2. In this situation, it does not matter whether the defendant - as the appeal court thinks - would also be liable because he did not give the claimant any indication about the most serious risk possible from the operation, namely the risk of paraplegia. The appeal court has considered this to amount to failure to give a basic explanation. It is not, however, a question of this in the present case, as is explained under b.

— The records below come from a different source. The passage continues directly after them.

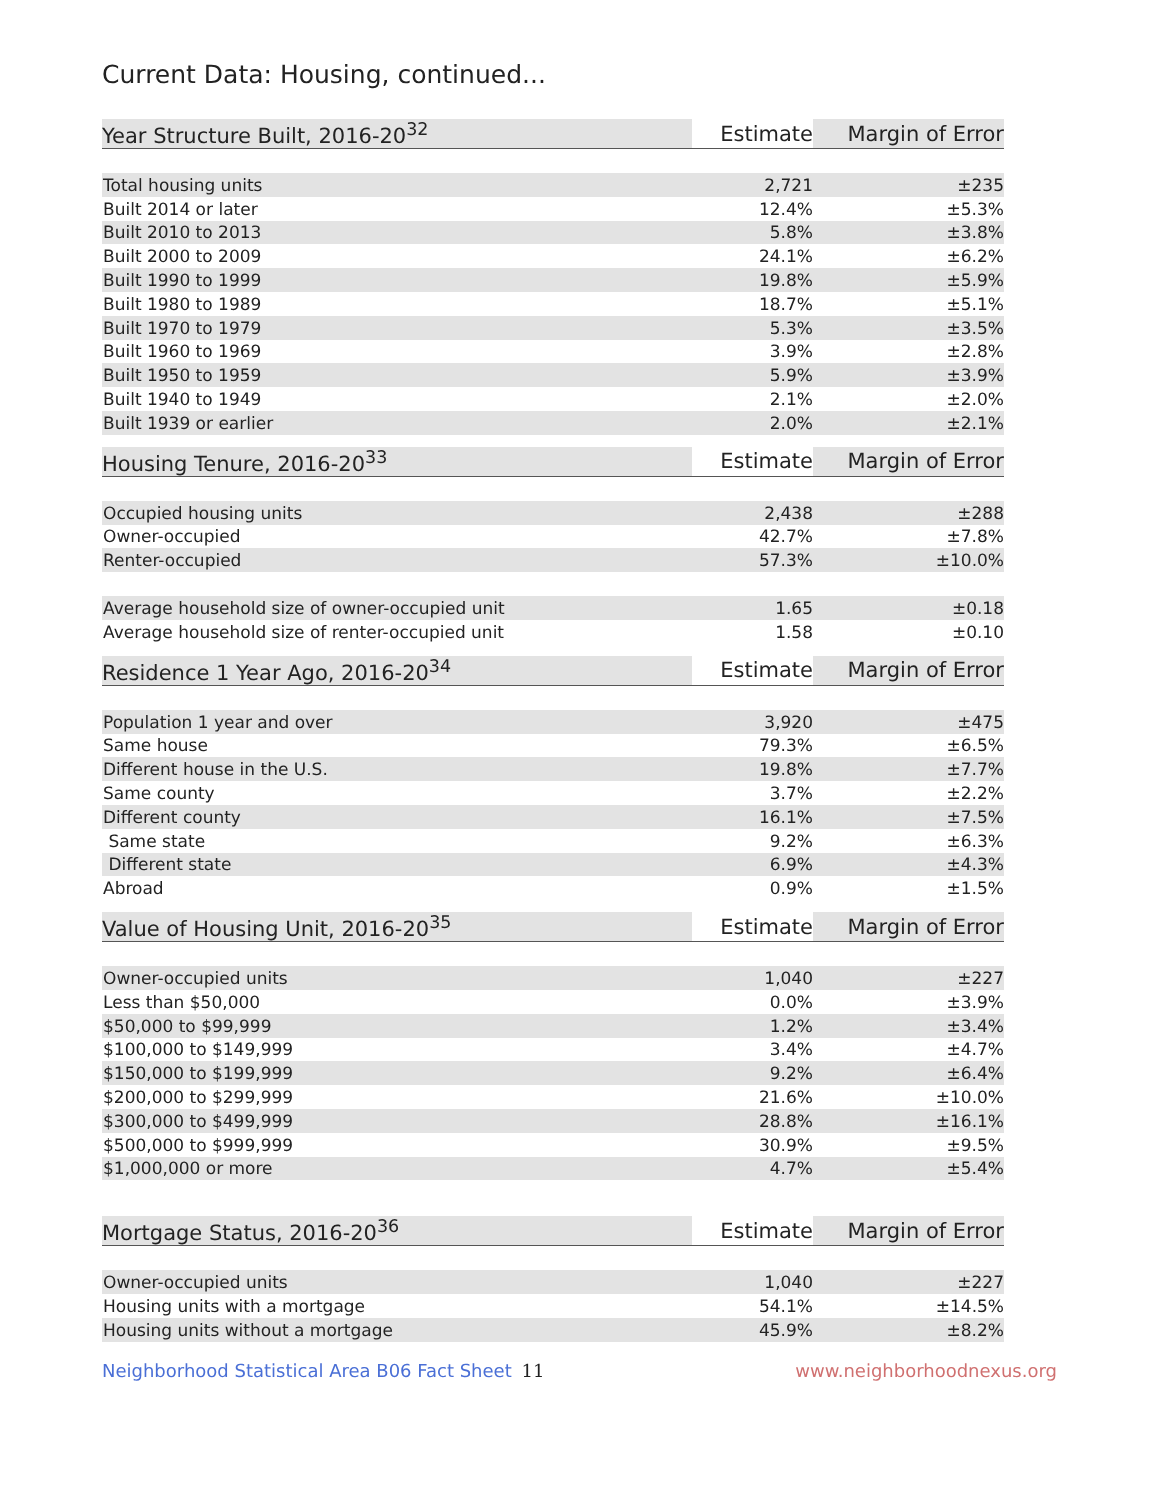Current Data: Housing, continued...
| Year Structure Built, 2016-20<sup>32</sup> | Estimate | Margin of Error |
| --- | --- | --- |
| Total housing units | 2,721 | ±235 |
| Built 2014 or later | 12.4% | ±5.3% |
| Built 2010 to 2013 | 5.8% | ±3.8% |
| Built 2000 to 2009 | 24.1% | ±6.2% |
| Built 1990 to 1999 | 19.8% | ±5.9% |
| Built 1980 to 1989 | 18.7% | ±5.1% |
| Built 1970 to 1979 | 5.3% | ±3.5% |
| Built 1960 to 1969 | 3.9% | ±2.8% |
| Built 1950 to 1959 | 5.9% | ±3.9% |
| Built 1940 to 1949 | 2.1% | ±2.0% |
| Built 1939 or earlier | 2.0% | ±2.1% |
| Housing Tenure, 2016-20<sup>33</sup> | Estimate | Margin of Error |
| --- | --- | --- |
| Occupied housing units | 2,438 | ±288 |
| Owner-occupied | 42.7% | ±7.8% |
| Renter-occupied | 57.3% | ±10.0% |
| Average household size of owner-occupied unit | 1.65 | ±0.18 |
| Average household size of renter-occupied unit | 1.58 | ±0.10 |
| Residence 1 Year Ago, 2016-20<sup>34</sup> | Estimate | Margin of Error |
| --- | --- | --- |
| Population 1 year and over | 3,920 | ±475 |
| Same house | 79.3% | ±6.5% |
| Different house in the U.S. | 19.8% | ±7.7% |
| Same county | 3.7% | ±2.2% |
| Different county | 16.1% | ±7.5% |
| Same state | 9.2% | ±6.3% |
| Different state | 6.9% | ±4.3% |
| Abroad | 0.9% | ±1.5% |
| Value of Housing Unit, 2016-20<sup>35</sup> | Estimate | Margin of Error |
| --- | --- | --- |
| Owner-occupied units | 1,040 | ±227 |
| Less than $50,000 | 0.0% | ±3.9% |
| $50,000 to $99,999 | 1.2% | ±3.4% |
| $100,000 to $149,999 | 3.4% | ±4.7% |
| $150,000 to $199,999 | 9.2% | ±6.4% |
| $200,000 to $299,999 | 21.6% | ±10.0% |
| $300,000 to $499,999 | 28.8% | ±16.1% |
| $500,000 to $999,999 | 30.9% | ±9.5% |
| $1,000,000 or more | 4.7% | ±5.4% |
| Mortgage Status, 2016-20<sup>36</sup> | Estimate | Margin of Error |
| --- | --- | --- |
| Owner-occupied units | 1,040 | ±227 |
| Housing units with a mortgage | 54.1% | ±14.5% |
| Housing units without a mortgage | 45.9% | ±8.2% |
Neighborhood Statistical Area B06 Fact Sheet 11 www.neighborhoodnexus.org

a) It can be left open whether an explanation has been made to the claimant about the risk of a paresis of the peroneus, which he has indisputably suffered. The appeal court has left this question open, so for the appeal in law proceedings it is necessary to assume that an explanation about this risk has been given. But then the principles from the Senate's judgment of the 15th February 2000 (reference omitted) would apply (which admittedly could not have been known to the appeal court when it issued the disputed judgment). This Senate has there observed that on the realisation of a risk which has been explained to the patient, as a rule it is irrelevant whether other risks - which were not realised - needed to be mentioned as well; the patient had given his consent in the knowledge of the risk realised later. If the patient has by his consent accepted the risk which later occurred, then, on application of a method of consideration which takes into account the protective purpose of the duty to explain, no liability can be derived from the realisation of this risk. This could raise the question which was left open by the appeal court of whether the claimant was actually warned about the risk of a paresis of the peroneus. But it does not matter in this case, because the absence of the explanation discussed above at 1 shapes the defendant's liability for the consequences of the operation as a whole.
b) In the light of the special features of this case, it is also - contrary to the appeal court's view - not a question of a basic explanation not being given. The Senate has only invoked this concept so far, as a basis of liability where there is a mistake in an explanation, for a quite special group of cases. In these cases - as for instance in the judgment of the 14th November 1995 (reference omitted) - there was an extremely rare risk which there was no duty to explain; but the risk then was realised following the operation. If in such a case the patient has not had an explanation about the risk concerned, this amounts to absence of a basic explanation, if the patient has not even been warned about the most serious risk possible, so that he could not imagine the seriousness and scope of the operation. In such a situation, attribution of liability to the doctor can be justified because of absence of a basic explanation, even though the harm for which he must assume liability has arisen from a risk which he did not have to explain.
But that is not the position in this case. Here the liability of the defendant arises anyway from the absence of the explanation as set out above at 1, so that, for that reason alone, no final decision is needed as to whether it could be based on further failures to explain.